Review of Feedback in Digital Applications – Does the Feedback They Provide Support Learning?
The goal of this paper is to examine digital applications used in Swedish schools and whether they fulfill their potential as support for learners. This is done by examining the kinds of feedback they provide and discussing if this feedback supports learning or not.
The paper targets one aspect regarding which educational apps can be of high value for learners and teachers, namely the feedback they provide. The paper also addresses the need for supportive feedback and reviews 242 apps with respect to what types of feedback they provide.
A sample of apps used in primary school was collected via email to schools in Sweden. The author evaluated each app with respect to what kind of feedback it provided. The article concerns both positive and negative feedback, with a focus on negative. The following types of feedback were evaluated; verification feedback, corrective feedback, elaborated feedback, encouraging feedback and result feedback.

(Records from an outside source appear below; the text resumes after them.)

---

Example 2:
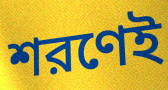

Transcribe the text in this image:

শরণেই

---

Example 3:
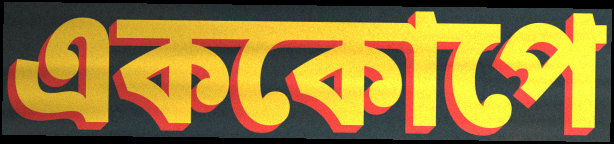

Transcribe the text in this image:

এককোপে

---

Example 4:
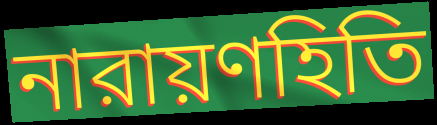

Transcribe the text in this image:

নারায়ণহিতি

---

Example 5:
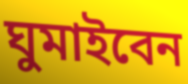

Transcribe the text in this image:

ঘুমাইবেন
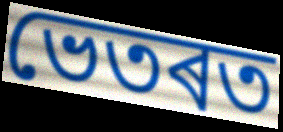
ভেতৰত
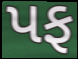
પફ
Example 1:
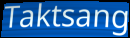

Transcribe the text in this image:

Taktsang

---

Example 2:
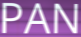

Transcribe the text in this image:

PAN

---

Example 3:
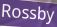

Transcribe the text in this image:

Rossby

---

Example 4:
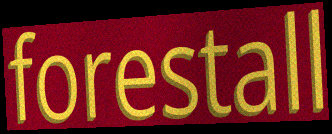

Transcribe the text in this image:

forestall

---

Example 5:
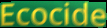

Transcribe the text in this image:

Ecocide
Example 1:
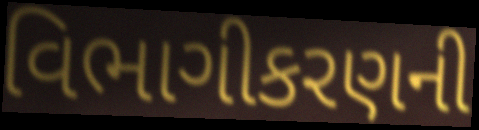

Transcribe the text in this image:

વિભાગીકરણની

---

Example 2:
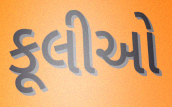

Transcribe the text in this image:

કૂલીઓ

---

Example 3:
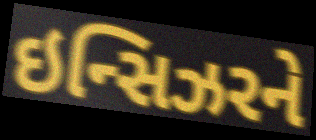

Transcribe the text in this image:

ઇન્સિઝરને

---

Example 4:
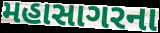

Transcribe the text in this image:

મહાસાગરના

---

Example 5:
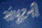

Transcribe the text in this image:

સંપૂટની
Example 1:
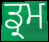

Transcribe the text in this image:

ਡ੍ਰਮ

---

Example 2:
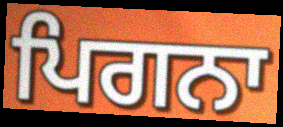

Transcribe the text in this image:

ਪਿਗਨਾ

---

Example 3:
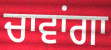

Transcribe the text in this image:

ਚਾਵਾਂਗਾ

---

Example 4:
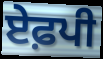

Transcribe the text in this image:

ਏਫ਼ਪੀ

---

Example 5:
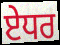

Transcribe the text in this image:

ਏਧਰ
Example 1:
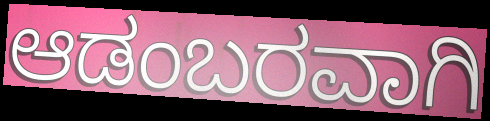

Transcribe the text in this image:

ಆಡಂಬರವಾಗಿ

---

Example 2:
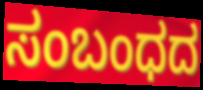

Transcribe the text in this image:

ಸಂಬಂಧದ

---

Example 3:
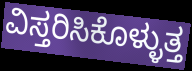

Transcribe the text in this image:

ವಿಸ್ತರಿಸಿಕೊಳ್ಳುತ್ತ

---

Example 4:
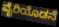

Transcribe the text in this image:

ವೈರಿಯೊಡನೆ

This paper contributes to knowledge regarding how most apps only contain verification feedback (telling the student whether their answer was correct or not). In order to help a student while learning, verification feedback is not enough. Rather, previous research has shown that explanatory feedback is more beneficial for learning.

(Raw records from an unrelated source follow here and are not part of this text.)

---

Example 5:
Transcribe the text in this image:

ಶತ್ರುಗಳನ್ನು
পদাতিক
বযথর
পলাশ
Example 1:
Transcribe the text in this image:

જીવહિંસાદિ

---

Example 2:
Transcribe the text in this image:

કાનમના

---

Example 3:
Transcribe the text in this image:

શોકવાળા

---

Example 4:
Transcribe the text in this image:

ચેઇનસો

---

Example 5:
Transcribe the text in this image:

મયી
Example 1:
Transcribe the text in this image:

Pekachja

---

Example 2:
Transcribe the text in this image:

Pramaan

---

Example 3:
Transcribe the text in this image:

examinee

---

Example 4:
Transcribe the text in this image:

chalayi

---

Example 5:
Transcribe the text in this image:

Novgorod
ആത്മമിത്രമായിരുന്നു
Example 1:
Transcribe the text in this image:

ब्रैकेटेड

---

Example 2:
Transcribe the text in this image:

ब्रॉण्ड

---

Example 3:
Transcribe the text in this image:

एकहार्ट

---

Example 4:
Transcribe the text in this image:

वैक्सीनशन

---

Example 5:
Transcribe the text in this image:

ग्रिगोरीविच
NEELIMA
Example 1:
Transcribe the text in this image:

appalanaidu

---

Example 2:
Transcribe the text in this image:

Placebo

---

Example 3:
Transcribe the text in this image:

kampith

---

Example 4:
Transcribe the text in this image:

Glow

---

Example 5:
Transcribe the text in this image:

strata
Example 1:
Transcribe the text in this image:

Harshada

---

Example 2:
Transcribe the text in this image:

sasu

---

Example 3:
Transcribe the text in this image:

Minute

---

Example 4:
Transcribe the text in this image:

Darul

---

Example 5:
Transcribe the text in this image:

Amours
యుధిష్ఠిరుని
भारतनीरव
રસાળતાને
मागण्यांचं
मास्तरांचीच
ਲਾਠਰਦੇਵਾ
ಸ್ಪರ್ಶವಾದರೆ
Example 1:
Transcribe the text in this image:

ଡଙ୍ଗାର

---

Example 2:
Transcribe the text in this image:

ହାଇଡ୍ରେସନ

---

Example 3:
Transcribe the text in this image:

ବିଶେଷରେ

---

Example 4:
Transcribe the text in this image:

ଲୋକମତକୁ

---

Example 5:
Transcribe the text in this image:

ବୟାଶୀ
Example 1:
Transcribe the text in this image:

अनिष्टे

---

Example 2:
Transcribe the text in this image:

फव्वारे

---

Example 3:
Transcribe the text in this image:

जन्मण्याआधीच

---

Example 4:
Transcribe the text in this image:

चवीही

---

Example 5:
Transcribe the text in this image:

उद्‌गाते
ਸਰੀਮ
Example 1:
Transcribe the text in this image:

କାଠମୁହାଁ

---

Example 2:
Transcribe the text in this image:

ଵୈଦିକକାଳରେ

Seventy-seven percent of all apps contained verification feedback, and only 12 % provided the student with some type of explanation as to why their answer was incorrect. Looking at previous research, this is not desirable if one wants the app to support learning and not only act as a testing device. Fifty-five percent of all apps also contained some type of encouragement, but none of this encouragement addressed the task or the effort the learners put into the task - something that would be preferable from a learning perspective.
There is much to be gained for developers of educational software if they would make more use of the feedback in educational apps. As for now, the feedback is primarily suited for testing and not for learning. For users of apps (teachers, parents, and children) this paper shows that feedback can be and is an important factor to evaluate before deciding if the app is “worth” spending time on.
The research describes different types of feedback and their (dis)advantages.
The paper stresses that most feedback represented in apps today corresponds to a behavioristic approach comparable to instrumental conditioning by means of reinforcement. In essence, most apps miss the opportunity of treating the learner as an active and constructive being who would benefit from more nuanced feedback.
Previous research has shown that elaborated feedback is more beneficial for learning, but more research needs to be done here, the amount of elaborated feedback will most likely affect varying student groups and varying tasks in different ways. And more importantly, how can we make the students pay attention to and act upon the feedback provided to them.